Work to be completed: Check the listing that follows and work out how many lines include "Libertador". The reply is that number alone.

Supplied entries:
* * * * * * * * *
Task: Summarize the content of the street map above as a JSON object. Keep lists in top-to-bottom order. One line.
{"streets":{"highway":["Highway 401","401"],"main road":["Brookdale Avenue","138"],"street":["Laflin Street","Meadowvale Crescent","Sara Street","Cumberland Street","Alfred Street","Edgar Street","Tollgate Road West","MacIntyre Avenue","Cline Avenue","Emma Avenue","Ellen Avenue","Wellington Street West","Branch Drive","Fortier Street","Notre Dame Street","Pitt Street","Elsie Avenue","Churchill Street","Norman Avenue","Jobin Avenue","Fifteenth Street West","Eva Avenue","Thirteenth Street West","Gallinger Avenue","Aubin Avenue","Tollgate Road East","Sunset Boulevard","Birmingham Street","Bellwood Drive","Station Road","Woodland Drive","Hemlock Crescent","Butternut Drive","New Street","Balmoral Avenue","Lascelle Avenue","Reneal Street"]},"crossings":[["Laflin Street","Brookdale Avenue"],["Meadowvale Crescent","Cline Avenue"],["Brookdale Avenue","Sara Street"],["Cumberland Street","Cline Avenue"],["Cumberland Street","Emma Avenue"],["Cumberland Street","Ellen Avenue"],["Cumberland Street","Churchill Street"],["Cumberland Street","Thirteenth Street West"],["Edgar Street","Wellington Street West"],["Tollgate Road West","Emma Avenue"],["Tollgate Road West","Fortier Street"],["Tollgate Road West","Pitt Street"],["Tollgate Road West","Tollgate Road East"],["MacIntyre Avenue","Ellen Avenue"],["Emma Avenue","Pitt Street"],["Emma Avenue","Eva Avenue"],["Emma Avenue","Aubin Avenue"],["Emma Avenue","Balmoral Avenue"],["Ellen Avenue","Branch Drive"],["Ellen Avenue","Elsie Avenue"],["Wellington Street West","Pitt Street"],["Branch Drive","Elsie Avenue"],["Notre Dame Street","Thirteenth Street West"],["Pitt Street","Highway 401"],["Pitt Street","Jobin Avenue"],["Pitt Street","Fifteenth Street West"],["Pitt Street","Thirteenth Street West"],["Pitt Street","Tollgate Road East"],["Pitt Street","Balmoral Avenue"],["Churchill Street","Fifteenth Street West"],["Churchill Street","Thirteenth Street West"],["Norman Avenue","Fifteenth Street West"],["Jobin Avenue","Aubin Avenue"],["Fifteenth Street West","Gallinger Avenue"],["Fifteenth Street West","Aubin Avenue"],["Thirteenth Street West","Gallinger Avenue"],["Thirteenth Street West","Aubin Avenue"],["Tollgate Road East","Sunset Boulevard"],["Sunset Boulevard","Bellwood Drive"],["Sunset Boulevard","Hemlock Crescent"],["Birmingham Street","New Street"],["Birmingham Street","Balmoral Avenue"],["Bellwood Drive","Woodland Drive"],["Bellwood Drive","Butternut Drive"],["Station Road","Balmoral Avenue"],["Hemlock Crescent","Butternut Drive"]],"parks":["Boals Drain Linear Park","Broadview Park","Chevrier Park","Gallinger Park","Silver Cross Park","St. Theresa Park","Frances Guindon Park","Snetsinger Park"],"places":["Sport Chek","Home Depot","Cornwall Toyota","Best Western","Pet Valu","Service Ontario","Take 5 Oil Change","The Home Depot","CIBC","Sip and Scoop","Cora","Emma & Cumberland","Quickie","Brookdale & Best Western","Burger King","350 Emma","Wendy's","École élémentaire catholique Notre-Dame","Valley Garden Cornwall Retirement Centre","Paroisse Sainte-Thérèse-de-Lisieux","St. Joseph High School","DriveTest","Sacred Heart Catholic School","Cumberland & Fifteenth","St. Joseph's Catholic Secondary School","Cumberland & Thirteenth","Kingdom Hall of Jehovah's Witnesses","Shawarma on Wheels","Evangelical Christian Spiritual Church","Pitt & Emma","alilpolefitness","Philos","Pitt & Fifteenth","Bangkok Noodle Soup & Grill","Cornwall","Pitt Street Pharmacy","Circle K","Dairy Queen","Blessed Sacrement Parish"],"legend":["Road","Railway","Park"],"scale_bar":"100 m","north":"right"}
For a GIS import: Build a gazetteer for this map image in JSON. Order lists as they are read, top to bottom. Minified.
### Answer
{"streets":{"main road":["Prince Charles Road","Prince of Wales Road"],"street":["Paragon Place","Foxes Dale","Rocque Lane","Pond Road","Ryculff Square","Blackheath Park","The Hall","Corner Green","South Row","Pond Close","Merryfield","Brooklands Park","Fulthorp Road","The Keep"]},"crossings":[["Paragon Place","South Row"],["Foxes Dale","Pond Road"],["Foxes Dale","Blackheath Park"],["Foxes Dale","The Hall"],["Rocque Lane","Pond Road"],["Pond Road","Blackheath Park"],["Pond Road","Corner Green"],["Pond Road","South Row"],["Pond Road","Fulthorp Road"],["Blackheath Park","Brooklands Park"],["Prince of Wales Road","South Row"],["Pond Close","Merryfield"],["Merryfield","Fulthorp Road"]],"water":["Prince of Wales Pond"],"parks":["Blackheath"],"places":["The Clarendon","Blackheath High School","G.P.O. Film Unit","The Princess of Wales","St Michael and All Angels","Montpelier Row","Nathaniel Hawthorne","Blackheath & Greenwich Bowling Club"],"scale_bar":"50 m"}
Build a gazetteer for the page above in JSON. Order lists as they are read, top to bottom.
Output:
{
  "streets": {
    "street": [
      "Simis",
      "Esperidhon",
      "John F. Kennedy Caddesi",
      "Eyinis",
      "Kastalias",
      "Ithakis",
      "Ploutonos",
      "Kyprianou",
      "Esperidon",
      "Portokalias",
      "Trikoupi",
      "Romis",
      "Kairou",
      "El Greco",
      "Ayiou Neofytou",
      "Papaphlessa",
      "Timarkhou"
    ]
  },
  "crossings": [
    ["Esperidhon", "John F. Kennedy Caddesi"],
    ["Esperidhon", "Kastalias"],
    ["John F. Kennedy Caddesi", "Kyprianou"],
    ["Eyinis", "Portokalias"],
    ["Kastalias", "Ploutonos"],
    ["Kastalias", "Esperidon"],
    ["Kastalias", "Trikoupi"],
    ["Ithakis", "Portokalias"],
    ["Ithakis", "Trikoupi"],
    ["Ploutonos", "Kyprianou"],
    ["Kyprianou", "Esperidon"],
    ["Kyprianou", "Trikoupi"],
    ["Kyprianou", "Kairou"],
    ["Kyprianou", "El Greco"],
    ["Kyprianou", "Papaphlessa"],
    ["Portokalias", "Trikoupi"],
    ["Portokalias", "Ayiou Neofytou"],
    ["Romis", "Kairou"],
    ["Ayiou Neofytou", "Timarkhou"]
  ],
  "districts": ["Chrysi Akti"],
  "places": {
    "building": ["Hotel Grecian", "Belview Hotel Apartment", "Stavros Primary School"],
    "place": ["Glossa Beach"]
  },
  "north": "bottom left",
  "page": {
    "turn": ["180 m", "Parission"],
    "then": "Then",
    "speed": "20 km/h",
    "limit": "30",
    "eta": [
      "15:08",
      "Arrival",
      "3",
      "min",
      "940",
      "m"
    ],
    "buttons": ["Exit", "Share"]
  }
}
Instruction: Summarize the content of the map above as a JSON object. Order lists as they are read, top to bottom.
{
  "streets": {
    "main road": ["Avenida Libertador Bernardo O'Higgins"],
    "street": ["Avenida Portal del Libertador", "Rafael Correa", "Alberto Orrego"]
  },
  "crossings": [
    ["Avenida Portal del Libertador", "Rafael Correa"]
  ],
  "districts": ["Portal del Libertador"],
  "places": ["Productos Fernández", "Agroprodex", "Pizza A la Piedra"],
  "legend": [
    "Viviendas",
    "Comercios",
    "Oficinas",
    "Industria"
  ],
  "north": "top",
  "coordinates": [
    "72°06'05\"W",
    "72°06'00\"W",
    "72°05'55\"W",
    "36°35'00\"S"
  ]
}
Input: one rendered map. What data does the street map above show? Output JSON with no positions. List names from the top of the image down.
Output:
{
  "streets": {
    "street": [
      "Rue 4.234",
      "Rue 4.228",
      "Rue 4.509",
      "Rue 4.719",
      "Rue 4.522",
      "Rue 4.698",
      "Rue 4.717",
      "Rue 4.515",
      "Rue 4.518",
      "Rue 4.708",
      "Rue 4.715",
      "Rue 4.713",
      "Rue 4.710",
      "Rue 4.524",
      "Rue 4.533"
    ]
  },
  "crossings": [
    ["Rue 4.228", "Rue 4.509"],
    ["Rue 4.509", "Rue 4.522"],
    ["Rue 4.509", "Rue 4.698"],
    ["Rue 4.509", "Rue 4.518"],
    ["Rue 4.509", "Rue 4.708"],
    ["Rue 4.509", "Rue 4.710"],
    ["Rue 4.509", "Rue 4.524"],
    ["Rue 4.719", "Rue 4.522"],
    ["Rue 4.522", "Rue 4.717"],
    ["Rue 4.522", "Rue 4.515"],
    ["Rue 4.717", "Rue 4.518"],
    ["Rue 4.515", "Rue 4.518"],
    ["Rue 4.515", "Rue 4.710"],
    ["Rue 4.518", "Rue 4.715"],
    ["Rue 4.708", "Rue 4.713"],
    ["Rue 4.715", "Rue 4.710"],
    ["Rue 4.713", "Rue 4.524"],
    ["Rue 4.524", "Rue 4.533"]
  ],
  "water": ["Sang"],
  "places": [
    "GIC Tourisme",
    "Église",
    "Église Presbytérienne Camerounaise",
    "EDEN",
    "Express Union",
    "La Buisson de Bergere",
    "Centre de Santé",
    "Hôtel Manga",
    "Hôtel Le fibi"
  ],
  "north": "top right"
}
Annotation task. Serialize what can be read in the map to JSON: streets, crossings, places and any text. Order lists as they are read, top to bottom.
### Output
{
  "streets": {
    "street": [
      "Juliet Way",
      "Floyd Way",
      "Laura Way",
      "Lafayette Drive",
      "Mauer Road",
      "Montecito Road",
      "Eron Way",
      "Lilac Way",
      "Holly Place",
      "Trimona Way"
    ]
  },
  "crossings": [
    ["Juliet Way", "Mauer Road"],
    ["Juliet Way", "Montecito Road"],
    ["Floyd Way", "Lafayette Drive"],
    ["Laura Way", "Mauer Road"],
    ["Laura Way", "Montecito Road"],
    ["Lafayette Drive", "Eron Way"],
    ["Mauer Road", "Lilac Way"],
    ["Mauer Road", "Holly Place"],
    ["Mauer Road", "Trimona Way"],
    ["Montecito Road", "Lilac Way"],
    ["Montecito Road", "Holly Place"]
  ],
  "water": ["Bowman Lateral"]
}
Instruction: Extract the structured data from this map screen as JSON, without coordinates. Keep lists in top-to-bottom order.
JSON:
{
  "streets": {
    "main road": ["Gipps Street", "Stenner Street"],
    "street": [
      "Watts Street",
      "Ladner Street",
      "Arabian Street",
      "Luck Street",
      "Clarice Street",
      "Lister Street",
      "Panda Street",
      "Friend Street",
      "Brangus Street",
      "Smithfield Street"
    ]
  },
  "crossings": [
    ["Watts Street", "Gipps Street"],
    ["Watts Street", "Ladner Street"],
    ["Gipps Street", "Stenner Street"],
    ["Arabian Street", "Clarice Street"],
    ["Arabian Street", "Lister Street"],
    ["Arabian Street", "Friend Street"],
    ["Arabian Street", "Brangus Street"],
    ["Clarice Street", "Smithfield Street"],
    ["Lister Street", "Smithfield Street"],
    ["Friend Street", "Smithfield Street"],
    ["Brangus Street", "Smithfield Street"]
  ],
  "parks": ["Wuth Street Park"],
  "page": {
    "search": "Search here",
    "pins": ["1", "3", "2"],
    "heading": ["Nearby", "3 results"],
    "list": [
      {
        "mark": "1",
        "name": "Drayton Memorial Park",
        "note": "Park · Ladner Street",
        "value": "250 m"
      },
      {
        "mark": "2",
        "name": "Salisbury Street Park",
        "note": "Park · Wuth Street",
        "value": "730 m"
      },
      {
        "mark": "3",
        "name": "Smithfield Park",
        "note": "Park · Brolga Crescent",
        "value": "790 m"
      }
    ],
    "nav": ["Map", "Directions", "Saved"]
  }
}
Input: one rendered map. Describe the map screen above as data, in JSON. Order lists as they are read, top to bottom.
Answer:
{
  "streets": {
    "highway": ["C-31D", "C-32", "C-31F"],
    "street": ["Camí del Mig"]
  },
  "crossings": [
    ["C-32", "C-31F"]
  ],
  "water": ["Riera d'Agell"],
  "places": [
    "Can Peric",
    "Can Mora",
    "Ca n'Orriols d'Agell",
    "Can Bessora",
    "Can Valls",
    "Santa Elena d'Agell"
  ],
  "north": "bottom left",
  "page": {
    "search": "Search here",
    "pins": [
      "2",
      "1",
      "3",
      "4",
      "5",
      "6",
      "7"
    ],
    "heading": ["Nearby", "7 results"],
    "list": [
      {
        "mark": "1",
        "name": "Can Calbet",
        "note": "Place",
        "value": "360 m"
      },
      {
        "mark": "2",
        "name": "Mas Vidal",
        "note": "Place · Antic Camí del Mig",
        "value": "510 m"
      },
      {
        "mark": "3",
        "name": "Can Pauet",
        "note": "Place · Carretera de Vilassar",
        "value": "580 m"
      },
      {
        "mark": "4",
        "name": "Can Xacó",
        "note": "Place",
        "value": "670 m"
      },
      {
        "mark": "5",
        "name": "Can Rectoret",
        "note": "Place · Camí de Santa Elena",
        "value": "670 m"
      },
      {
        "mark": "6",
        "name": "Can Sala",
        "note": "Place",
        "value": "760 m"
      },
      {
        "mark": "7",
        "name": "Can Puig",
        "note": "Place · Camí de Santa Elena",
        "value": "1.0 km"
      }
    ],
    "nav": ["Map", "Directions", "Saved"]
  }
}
* * * * * * * * *
Task output: 4